Repeat, without any change, the entries presented below.

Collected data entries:
---*---
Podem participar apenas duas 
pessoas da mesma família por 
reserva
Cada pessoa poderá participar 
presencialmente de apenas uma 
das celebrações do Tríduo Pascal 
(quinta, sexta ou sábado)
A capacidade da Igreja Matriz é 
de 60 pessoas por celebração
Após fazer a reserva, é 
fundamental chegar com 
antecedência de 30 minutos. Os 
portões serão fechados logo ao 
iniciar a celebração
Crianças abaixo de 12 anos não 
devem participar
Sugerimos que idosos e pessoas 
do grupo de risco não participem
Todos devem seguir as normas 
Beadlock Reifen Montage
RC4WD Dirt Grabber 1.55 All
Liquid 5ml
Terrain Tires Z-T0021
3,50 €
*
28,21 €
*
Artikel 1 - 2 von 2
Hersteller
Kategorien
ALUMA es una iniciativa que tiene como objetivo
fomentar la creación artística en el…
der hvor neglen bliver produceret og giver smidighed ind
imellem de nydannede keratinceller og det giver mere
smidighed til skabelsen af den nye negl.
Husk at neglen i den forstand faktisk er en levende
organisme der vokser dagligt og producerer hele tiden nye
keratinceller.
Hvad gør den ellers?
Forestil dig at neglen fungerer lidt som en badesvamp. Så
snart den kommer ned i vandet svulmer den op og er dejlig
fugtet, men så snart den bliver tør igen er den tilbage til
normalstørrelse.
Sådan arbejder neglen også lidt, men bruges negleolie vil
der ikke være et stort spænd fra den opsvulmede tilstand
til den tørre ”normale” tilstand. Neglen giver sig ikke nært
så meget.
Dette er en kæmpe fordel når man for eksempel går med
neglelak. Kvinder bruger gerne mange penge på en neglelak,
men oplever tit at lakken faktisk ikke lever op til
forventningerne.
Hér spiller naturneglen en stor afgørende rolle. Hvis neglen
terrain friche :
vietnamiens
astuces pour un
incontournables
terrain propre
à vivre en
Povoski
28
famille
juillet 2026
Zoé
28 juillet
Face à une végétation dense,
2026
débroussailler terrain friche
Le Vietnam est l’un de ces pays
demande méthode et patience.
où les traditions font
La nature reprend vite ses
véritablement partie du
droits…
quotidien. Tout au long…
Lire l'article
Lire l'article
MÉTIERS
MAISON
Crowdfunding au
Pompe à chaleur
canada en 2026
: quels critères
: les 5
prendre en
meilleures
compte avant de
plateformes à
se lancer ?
---*---
> _Answer for this exercise_
Podem participar apenas duas 
pessoas da mesma família por 
reserva
Cada pessoa poderá participar 
presencialmente de apenas uma 
das celebrações do Tríduo Pascal 
(quinta, sexta ou sábado)
A capacidade da Igreja Matriz é 
de 60 pessoas por celebração
Após fazer a reserva, é 
fundamental chegar com 
antecedência de 30 minutos. Os 
portões serão fechados logo ao 
iniciar a celebração
Crianças abaixo de 12 anos não 
devem participar
Sugerimos que idosos e pessoas 
do grupo de risco não participem
Todos devem seguir as normas 
Beadlock Reifen Montage
RC4WD Dirt Grabber 1.55 All
Liquid 5ml
Terrain Tires Z-T0021
3,50 €
*
28,21 €
*
Artikel 1 - 2 von 2
Hersteller
Kategorien
ALUMA es una iniciativa que tiene como objetivo
fomentar la creación artística en el…
der hvor neglen bliver produceret og giver smidighed ind
imellem de nydannede keratinceller og det giver mere
smidighed til skabelsen af den nye negl.
Husk at neglen i den forstand faktisk er en levende
organisme der vokser dagligt og producerer hele tiden nye
keratinceller.
Hvad gør den ellers?
Forestil dig at neglen fungerer lidt som en badesvamp. Så
snart den kommer ned i vandet svulmer den op og er dejlig
fugtet, men så snart den bliver tør igen er den tilbage til
normalstørrelse.
Sådan arbejder neglen også lidt, men bruges negleolie vil
der ikke være et stort spænd fra den opsvulmede tilstand
til den tørre ”normale” tilstand. Neglen giver sig ikke nært
så meget.
Dette er en kæmpe fordel når man for eksempel går med
neglelak. Kvinder bruger gerne mange penge på en neglelak,
men oplever tit at lakken faktisk ikke lever op til
forventningerne.
Hér spiller naturneglen en stor afgørende rolle. Hvis neglen
terrain friche :
vietnamiens
astuces pour un
incontournables
terrain propre
à vivre en
Povoski
28
famille
juillet 2026
Zoé
28 juillet
Face à une végétation dense,
2026
débroussailler terrain friche
Le Vietnam est l’un de ces pays
demande méthode et patience.
où les traditions font
La nature reprend vite ses
véritablement partie du
droits…
quotidien. Tout au long…
Lire l'article
Lire l'article
MÉTIERS
MAISON
Crowdfunding au
Pompe à chaleur
canada en 2026
: quels critères
: les 5
prendre en
meilleures
compte avant de
plateformes à
se lancer ?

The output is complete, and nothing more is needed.